Ramsaier, 25, is a native of Ventura County. She recalls the lasting influence of having served as a student volunteer at St. John’s Pleasant Valley Hospital in Camarillo, including shifts in the emergency room and intensive care unit. “I remember I was very green when I was volunteering at the hospital. But they put me in the ICU, and that really just shaped me,” she says. Observing patients and professionals in such challenging circumstances, and experiencing similarly rewarding work at an elder-care center, inspired her decision to pursue nursing.
Ramsaier transferred from San Diego State in 2016, drawn by Cal State LA’s reputation for preparing students to be “competent, caring, professional nurses.”
“Everyone I’ve met here, they’re all driven, they have passions, they all want to help people,” she says of her classmates.
This semester Ramsaier completed a capstone clinical internship in the operating rooms at Cedars-Sinai Medical Center in Los Angeles under the hospital’s partnership with Cal State LA. After taking her state nursing licensure examination, she will return to Cedars-Sinai in August to work full time under the new-graduates portion of the program, which is designed to create a pipeline of future nurses from Cal State LA to the hospital.

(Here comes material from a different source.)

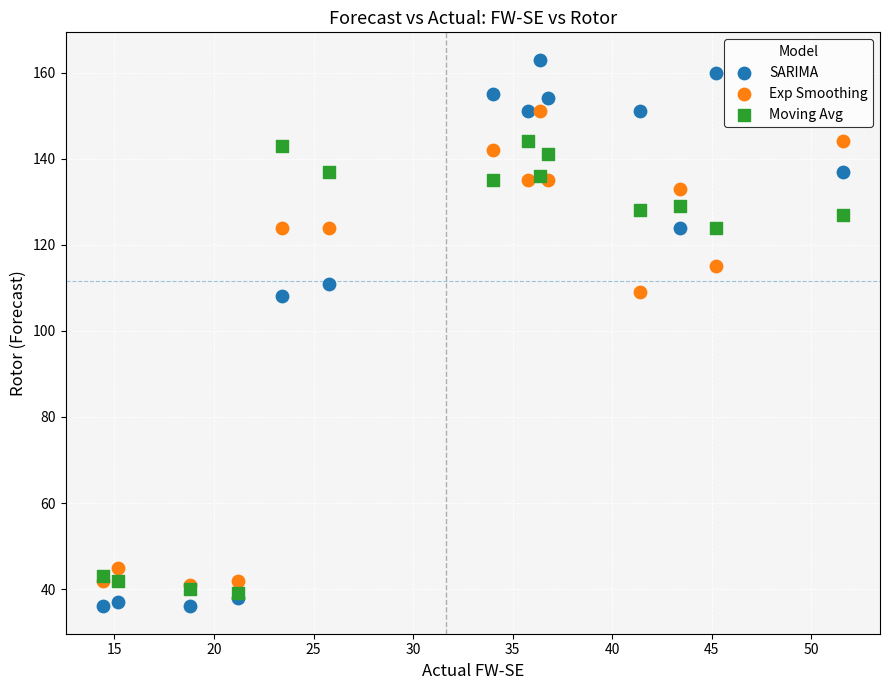

What are all the series names shown in the legend?

SARIMA, Exp Smoothing, Moving Avg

As she looks back on her time at the university, Ramsaier credits mentors such as Finocchiaro and Ledesma for making her time on campus so rewarding. The faculty, she says, are “great at professional development and pushing students to take chances, and have personal accountability too, and go for opportunities.”
“The nursing program has exceeded my expectations,” Ramsaier says. “They have been so wonderful to us. It’s all about fostering our growth and development and giving us all these opportunities. There are so many ways to get involved and meet people. That’s kind of what nursing is about: the people.”